Publishers from O’Brien Press, Wolfhound Press in Dublin, Mercier Press in Cork and Blackstaff Press in Belfast remember her as a true friend of many in the book world.
“She opened cultural doors for Irish writers and book producers and understood the cultural value of the Irish American identity well before the Irish government discovered it,” said Michael O’Brien, Seamus Cashman, John Spillane and Ann Tannahill in a tribute to her in Books Ireland magazine.
Following two short-lived marriages, McKiernan brought up her two sons, Conor and Naoise, on her own, instilling in them a compassion for the less fortunate. For the last decade of her life she worked as a street outreach worker for homeless charities.
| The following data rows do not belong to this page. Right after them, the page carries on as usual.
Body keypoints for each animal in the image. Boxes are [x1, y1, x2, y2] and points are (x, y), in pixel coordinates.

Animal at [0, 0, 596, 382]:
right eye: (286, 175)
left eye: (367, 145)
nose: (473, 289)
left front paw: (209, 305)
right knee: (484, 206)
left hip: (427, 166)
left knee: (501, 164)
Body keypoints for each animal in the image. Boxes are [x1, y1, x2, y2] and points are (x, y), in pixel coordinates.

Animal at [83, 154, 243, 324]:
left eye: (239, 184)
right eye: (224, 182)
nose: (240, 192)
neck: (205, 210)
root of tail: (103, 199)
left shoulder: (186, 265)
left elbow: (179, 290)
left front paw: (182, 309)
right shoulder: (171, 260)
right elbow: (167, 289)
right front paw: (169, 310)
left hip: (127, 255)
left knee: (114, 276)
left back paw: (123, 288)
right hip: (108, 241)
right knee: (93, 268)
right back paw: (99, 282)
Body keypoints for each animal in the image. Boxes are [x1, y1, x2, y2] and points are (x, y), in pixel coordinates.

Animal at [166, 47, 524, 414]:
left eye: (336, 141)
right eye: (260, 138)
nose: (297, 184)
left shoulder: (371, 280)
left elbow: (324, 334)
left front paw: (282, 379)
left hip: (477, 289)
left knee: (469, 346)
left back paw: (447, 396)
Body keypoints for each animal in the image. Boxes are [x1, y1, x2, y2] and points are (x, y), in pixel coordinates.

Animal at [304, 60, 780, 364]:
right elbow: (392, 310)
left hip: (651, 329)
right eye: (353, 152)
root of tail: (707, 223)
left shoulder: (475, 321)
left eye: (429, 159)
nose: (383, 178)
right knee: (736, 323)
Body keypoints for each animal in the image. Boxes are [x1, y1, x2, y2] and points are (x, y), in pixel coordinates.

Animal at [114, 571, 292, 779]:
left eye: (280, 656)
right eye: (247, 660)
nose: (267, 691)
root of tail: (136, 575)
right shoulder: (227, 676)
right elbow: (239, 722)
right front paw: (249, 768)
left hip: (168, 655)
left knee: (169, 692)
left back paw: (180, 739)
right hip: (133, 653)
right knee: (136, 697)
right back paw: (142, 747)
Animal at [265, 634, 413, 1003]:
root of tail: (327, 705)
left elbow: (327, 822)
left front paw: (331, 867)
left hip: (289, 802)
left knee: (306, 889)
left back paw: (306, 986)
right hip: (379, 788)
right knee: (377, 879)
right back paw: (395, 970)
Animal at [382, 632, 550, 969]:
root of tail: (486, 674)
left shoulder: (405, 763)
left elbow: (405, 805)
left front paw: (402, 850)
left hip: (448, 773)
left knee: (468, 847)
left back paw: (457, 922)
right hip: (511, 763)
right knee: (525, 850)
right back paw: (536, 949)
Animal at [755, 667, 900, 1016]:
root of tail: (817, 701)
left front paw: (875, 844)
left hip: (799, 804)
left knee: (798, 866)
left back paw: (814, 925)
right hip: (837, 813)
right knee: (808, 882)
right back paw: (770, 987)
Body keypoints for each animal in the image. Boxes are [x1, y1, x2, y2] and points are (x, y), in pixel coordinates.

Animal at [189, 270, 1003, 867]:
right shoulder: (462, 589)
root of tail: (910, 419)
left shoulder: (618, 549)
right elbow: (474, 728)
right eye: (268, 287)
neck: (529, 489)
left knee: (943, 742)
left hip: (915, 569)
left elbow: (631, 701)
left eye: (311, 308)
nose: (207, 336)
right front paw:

This work saw her walk alone on river paths, down alleyways and under bridges to bring kindness and services to people without shelter.
Not afraid to break the rules, co-workers remember many incidents in which she stepped outside professional boundaries – offering a client overnight accommodation in her home to avoid an abusive boyfriend, visiting a former client in jail and minding a homeless couple’s hamsters while they stayed in a hotel. Her son Conor said “she gave more to others than anyone I ever knew”.
Ethna McKiernan is survived by her sons Conor Moe and Naoise Moe, and by her siblings Deirdre, Kevin, Brendan, Nuala, Fergus, Grania, Gillisa and Liadan. Her son Brian Plunkett pre-deceased her.